YOUR INSTRUCTIONS:
To complete this task, print all the data below exactly but leave out the images.

(Dataset entries)
───

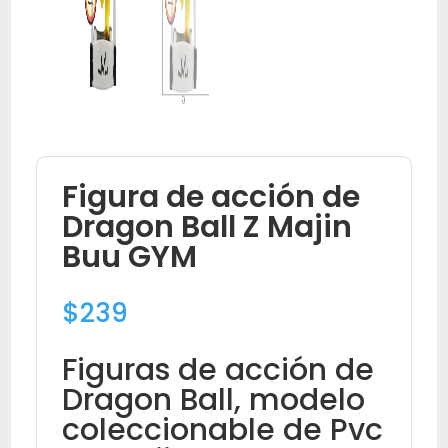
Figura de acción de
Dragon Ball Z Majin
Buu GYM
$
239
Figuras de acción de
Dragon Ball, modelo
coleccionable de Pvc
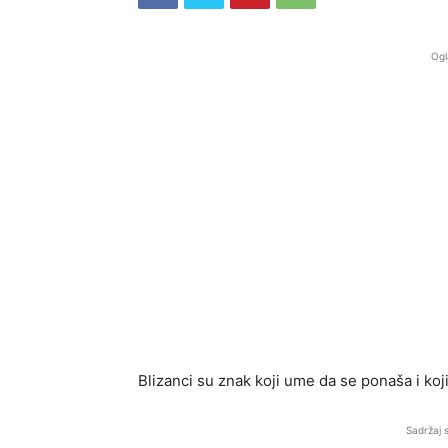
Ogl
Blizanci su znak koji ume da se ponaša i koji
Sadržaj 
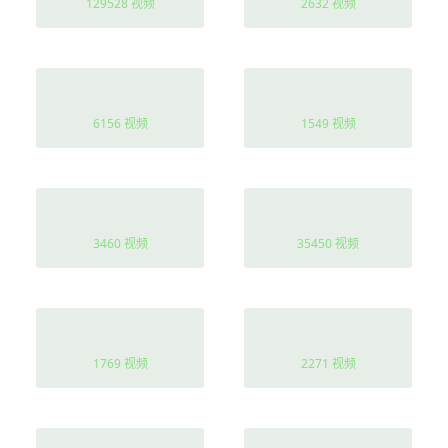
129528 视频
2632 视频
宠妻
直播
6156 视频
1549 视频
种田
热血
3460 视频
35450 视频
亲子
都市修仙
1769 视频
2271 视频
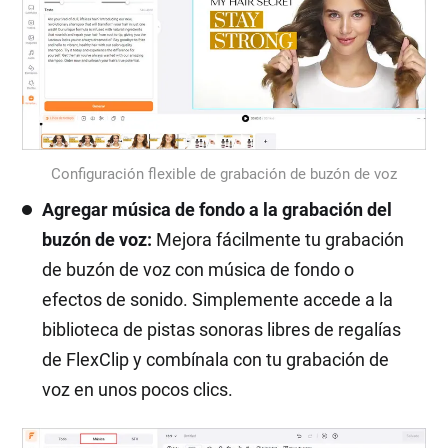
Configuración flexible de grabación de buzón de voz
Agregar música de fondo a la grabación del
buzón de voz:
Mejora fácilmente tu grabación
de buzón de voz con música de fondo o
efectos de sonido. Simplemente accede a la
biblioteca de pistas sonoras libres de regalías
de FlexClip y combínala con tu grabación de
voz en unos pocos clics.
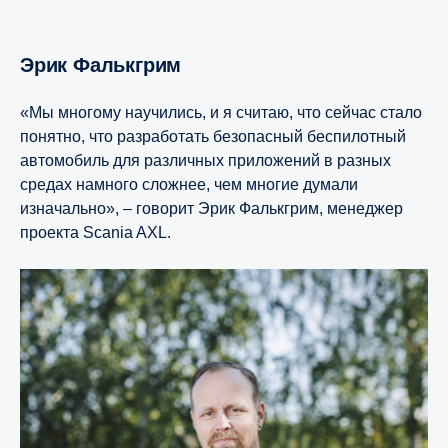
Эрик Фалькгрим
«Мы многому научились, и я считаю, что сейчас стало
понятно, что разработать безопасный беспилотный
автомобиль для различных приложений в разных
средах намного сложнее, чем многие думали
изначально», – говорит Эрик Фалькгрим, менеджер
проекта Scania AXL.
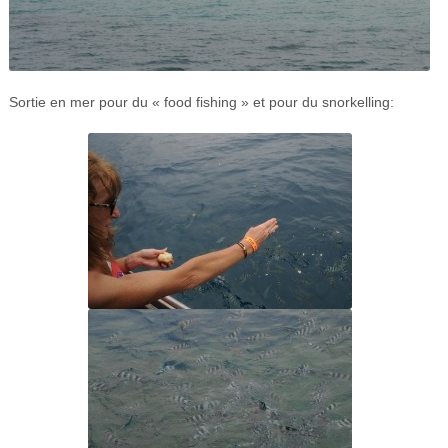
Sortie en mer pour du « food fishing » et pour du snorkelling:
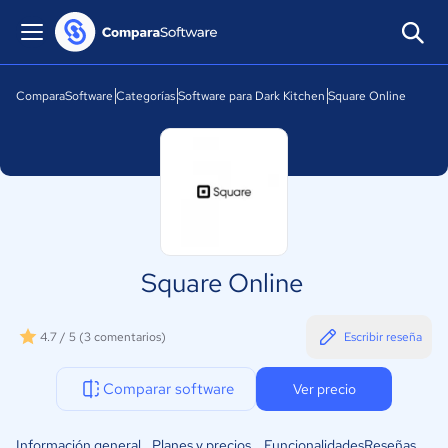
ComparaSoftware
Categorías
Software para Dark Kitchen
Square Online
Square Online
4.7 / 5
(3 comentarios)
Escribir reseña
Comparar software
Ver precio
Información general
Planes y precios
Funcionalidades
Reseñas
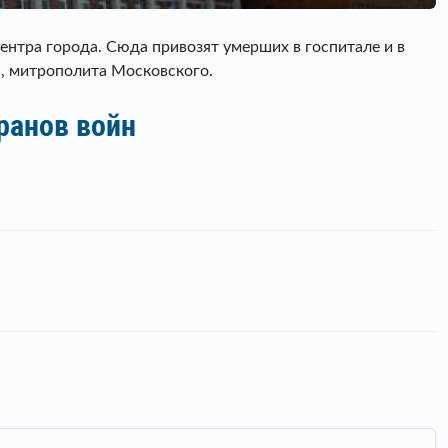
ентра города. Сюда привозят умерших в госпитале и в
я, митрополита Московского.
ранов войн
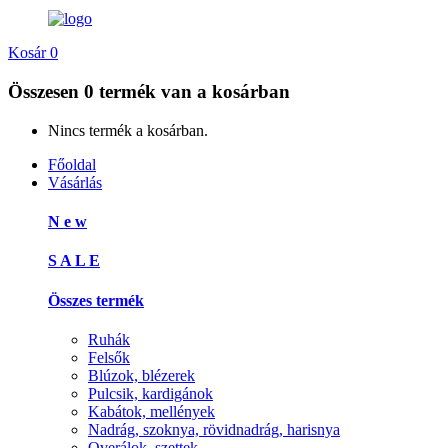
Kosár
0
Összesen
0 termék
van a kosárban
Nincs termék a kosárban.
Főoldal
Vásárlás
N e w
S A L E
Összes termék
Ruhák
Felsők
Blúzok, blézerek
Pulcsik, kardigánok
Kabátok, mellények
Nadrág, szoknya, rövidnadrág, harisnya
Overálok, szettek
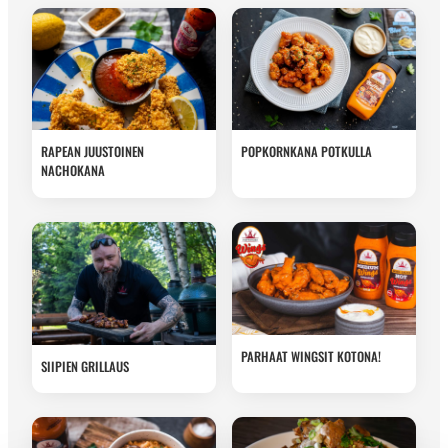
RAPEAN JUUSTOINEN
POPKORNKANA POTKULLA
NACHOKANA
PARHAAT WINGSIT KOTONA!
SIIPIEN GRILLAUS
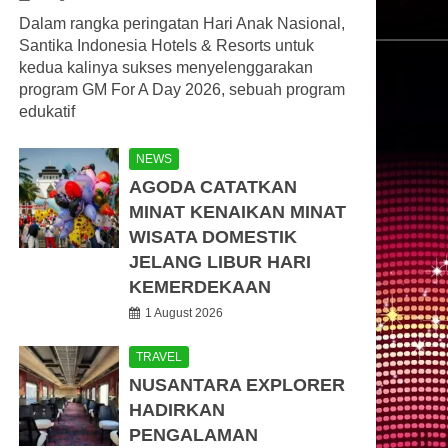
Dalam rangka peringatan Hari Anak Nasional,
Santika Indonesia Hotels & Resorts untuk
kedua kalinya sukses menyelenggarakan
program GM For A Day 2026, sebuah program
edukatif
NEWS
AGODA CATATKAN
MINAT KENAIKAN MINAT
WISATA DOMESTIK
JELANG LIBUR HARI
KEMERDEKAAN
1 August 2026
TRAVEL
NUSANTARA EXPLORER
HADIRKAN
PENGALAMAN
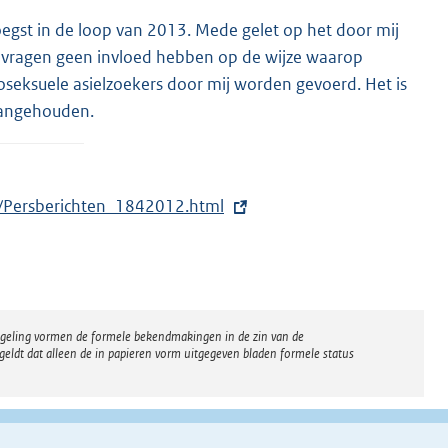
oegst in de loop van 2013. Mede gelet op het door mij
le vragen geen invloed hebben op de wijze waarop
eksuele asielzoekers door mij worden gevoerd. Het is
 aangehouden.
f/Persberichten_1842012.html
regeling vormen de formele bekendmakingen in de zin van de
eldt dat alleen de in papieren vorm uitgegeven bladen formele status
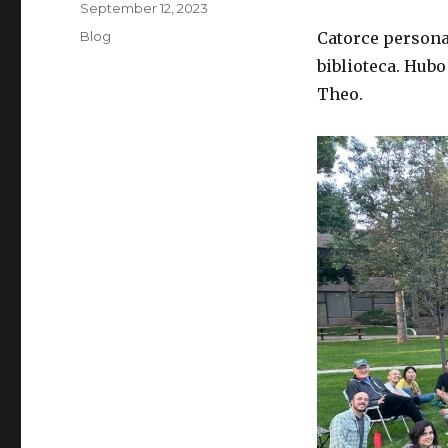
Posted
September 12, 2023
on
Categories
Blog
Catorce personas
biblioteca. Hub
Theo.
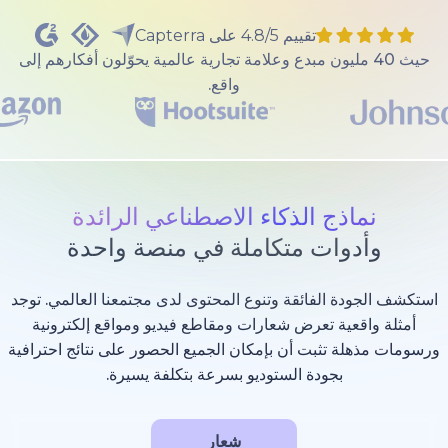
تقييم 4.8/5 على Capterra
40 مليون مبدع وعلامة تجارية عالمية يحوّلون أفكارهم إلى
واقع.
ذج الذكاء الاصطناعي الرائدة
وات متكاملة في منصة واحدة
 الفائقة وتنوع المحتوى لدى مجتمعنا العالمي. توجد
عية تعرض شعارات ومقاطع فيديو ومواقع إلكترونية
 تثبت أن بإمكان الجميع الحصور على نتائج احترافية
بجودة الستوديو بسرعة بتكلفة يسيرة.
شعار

───

TASK OUTPUT:
Figura de acción de
Dragon Ball Z Majin
Buu GYM
$
239
Figuras de acción de
Dragon Ball, modelo
coleccionable de Pvc
Ogl
Blizanci su znak koji ume da se ponaša i koji
Sadržaj 
129528 视频
2632 视频
宠妻
直播
6156 视频
1549 视频
种田
热血
3460 视频
35450 视频
亲子
都市修仙
1769 视频
2271 视频
Configuración flexible de grabación de buzón de voz
Agregar música de fondo a la grabación del
buzón de voz:
Mejora fácilmente tu grabación
de buzón de voz con música de fondo o
efectos de sonido. Simplemente accede a la
biblioteca de pistas sonoras libres de regalías
de FlexClip y combínala con tu grabación de
voz en unos pocos clics.
Эрик Фалькгрим
«Мы многому научились, и я считаю, что сейчас стало
понятно, что разработать безопасный беспилотный
автомобиль для различных приложений в разных
средах намного сложнее, чем многие думали
изначально», – говорит Эрик Фалькгрим, менеджер
проекта Scania AXL.
Sortie en mer pour du « food fishing » et pour du snorkelling:
ComparaSoftware
Categorías
Software para Dark Kitchen
Square Online
Square Online
4.7 / 5
(3 comentarios)
Escribir reseña
Comparar software
Ver precio
Información general
Planes y precios
Funcionalidades
Reseñas
ентра города. Сюда привозят умерших в госпитале и в
я, митрополита Московского.
ранов войн
Kosár
0
Összesen
0 termék
van a kosárban
Nincs termék a kosárban.
Főoldal
Vásárlás
N e w
S A L E
Összes termék
Ruhák
Felsők
Blúzok, blézerek
Pulcsik, kardigánok
Kabátok, mellények
Nadrág, szoknya, rövidnadrág, harisnya
Overálok, szettek
RAPEAN JUUSTOINEN
POPKORNKANA POTKULLA
NACHOKANA
PARHAAT WINGSIT KOTONA!
SIIPIEN GRILLAUS
Dalam rangka peringatan Hari Anak Nasional,
Santika Indonesia Hotels & Resorts untuk
kedua kalinya sukses menyelenggarakan
program GM For A Day 2026, sebuah program
edukatif
NEWS
AGODA CATATKAN
MINAT KENAIKAN MINAT
WISATA DOMESTIK
JELANG LIBUR HARI
KEMERDEKAAN
1 August 2026
TRAVEL
NUSANTARA EXPLORER
HADIRKAN
PENGALAMAN
oegst in de loop van 2013. Mede gelet op het door mij
le vragen geen invloed hebben op de wijze waarop
eksuele asielzoekers door mij worden gevoerd. Het is
 aangehouden.
f/Persberichten_1842012.html
regeling vormen de formele bekendmakingen in de zin van de
eldt dat alleen de in papieren vorm uitgegeven bladen formele status
Posted
September 12, 2023
on
Categories
Blog
Catorce personas
biblioteca. Hub
Theo.
تقييم 4.8/5 على Capterra
40 مليون مبدع وعلامة تجارية عالمية يحوّلون أفكارهم إلى
واقع.
ذج الذكاء الاصطناعي الرائدة
وات متكاملة في منصة واحدة
 الفائقة وتنوع المحتوى لدى مجتمعنا العالمي. توجد
عية تعرض شعارات ومقاطع فيديو ومواقع إلكترونية
 تثبت أن بإمكان الجميع الحصور على نتائج احترافية
بجودة الستوديو بسرعة بتكلفة يسيرة.
شعار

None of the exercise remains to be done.